Whether it is legal or not, LEO’s will still be on the front lines when it comes to dealing with people who are drunk and on drugs. Nobody’s going to call Skeeter’s AA sponsor when he shows up at the bar 47 hours into his meth binge, pisses on someone’s car and then decides to fight the first person to confront him about this behavior. Cops will be dealing with that no matter how the substances he consumed are scheduled by the DEA.
The question is whether or not social outcomes will be improved with legalization. I know of more than a few people who NEEDED that jail time to turn their life around. I know of a few people who didn’t.
If we could somehow use fewer public resources to produce overall better outcomes, I’d be on board with it. Knowing what I know about people who are in to hard drugs, I’m not sure making any of these things more accessible, less expensive or limiting their consequences will actually accomplish any of these things.

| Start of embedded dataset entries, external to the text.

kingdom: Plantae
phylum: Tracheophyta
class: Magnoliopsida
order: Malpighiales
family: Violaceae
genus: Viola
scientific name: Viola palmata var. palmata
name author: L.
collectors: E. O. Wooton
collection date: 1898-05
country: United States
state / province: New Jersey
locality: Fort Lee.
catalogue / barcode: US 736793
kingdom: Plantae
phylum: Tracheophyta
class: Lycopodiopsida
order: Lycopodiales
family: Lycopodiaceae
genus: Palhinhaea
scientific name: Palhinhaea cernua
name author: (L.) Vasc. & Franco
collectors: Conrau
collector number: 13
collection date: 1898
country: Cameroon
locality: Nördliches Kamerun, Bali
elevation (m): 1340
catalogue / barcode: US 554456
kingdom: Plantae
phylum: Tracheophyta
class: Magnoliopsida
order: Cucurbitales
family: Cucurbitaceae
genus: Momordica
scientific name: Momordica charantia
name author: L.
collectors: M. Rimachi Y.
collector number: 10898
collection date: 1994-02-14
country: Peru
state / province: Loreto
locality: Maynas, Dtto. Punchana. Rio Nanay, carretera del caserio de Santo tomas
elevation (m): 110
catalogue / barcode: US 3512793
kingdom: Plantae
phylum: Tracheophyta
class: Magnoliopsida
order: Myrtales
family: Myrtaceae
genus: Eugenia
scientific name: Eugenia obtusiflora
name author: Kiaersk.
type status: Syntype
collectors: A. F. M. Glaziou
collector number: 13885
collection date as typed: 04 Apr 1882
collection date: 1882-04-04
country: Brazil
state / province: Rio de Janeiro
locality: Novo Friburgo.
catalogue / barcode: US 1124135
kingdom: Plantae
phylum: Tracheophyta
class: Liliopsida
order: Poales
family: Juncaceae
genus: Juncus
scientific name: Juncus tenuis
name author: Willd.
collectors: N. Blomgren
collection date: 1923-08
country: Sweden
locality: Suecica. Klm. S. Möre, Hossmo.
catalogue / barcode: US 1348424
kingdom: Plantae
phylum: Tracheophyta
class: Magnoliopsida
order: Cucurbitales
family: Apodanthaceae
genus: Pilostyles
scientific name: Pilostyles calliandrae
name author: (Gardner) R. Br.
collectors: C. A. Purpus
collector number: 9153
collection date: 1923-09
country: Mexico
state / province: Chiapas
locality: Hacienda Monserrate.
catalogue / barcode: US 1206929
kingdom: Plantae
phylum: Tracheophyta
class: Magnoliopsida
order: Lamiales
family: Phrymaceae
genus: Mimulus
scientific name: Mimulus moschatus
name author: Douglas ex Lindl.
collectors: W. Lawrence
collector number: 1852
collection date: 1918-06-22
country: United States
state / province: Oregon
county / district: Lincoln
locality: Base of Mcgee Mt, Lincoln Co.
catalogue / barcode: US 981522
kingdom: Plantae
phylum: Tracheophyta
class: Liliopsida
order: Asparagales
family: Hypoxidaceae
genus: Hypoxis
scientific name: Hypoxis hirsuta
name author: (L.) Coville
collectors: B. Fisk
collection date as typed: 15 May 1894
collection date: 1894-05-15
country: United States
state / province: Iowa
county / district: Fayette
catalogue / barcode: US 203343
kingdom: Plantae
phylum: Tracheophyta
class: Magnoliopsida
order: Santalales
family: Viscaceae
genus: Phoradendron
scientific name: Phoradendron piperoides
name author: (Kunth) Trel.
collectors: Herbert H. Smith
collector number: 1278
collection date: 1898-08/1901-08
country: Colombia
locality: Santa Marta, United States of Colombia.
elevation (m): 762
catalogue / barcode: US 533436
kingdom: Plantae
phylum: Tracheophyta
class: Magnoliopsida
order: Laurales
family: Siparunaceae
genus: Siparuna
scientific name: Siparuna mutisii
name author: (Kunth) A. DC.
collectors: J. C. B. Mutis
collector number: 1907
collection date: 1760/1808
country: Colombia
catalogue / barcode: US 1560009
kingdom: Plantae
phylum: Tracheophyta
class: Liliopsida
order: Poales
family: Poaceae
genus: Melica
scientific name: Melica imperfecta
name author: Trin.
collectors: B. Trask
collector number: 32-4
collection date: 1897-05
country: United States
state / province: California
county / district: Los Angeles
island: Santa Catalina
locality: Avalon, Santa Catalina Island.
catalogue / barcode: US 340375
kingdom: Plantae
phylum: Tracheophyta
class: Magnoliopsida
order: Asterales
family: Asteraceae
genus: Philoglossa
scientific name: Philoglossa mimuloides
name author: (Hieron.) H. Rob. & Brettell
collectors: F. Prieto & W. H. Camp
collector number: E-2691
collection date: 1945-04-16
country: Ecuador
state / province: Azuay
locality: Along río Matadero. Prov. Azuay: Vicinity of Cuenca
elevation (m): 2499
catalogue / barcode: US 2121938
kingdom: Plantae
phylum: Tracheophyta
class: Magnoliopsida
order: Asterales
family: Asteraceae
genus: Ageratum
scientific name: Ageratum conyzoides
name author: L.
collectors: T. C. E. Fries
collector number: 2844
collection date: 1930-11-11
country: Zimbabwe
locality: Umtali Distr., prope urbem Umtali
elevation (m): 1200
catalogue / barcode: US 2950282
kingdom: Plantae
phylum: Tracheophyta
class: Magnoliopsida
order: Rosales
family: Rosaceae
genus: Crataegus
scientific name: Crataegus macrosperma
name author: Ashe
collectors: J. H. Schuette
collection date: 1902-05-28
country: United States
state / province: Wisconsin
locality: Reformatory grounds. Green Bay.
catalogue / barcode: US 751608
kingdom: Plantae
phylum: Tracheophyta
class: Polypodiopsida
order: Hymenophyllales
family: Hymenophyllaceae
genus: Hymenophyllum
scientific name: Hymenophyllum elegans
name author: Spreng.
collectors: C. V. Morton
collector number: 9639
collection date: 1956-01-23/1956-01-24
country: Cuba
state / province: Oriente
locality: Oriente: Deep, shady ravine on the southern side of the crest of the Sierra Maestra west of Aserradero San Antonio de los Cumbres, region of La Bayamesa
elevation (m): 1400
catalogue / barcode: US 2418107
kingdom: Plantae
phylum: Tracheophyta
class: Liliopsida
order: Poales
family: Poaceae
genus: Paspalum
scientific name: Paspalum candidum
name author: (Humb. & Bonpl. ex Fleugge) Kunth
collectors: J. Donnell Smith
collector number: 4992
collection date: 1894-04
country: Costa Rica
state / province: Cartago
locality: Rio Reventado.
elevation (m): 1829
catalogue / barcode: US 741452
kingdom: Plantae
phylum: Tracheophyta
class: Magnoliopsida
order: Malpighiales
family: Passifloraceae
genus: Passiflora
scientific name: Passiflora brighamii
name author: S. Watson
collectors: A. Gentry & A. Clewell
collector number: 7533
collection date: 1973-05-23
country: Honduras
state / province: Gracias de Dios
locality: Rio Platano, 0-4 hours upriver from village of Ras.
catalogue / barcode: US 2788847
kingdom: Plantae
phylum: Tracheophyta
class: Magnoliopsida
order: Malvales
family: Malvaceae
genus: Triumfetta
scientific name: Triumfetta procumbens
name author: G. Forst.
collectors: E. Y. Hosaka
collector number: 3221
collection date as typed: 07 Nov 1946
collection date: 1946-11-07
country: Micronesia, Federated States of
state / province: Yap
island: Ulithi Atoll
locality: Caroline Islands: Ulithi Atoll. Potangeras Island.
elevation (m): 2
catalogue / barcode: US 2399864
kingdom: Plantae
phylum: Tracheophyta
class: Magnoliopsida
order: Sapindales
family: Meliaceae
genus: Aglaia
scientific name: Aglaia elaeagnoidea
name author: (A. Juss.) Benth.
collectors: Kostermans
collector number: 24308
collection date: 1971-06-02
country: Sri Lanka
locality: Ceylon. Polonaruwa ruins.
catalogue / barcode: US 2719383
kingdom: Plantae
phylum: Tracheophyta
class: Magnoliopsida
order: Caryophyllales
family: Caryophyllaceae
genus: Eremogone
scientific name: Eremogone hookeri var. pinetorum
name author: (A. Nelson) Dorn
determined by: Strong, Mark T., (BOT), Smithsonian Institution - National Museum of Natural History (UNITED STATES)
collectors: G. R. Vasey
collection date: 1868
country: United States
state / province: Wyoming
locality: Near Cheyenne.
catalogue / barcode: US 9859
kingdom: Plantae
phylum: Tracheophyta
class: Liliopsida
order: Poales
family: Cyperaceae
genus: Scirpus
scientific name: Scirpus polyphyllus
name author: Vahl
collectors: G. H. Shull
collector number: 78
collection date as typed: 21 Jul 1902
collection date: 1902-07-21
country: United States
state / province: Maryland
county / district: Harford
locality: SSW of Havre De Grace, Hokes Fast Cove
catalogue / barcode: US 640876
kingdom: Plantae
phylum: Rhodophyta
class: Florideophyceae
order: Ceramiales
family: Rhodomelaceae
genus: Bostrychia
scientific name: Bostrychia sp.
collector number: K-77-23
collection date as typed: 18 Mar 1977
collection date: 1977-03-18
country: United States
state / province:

I also don’t really think it is appropriate to extrapolate the reasoning behind alcohol, tobacco and marijuana policy to hard drugs. I’ve known a few junkies, meth heads and coke addicts over the years, and the behavior that goes along with those drugs is, in my experience, much more destructive to self and others than your typical bar patron or joe six pack.
That said, there’s plenty of horrible stuff that goes hand-in-hand with alcohol, and I’m not trying to understate the severity of alcohol problems. What I’m saying is the percentage of people who use alcohol without major problems is much, much greater than the people can keep their shit together on meth, crack, heroin and other hard drugs.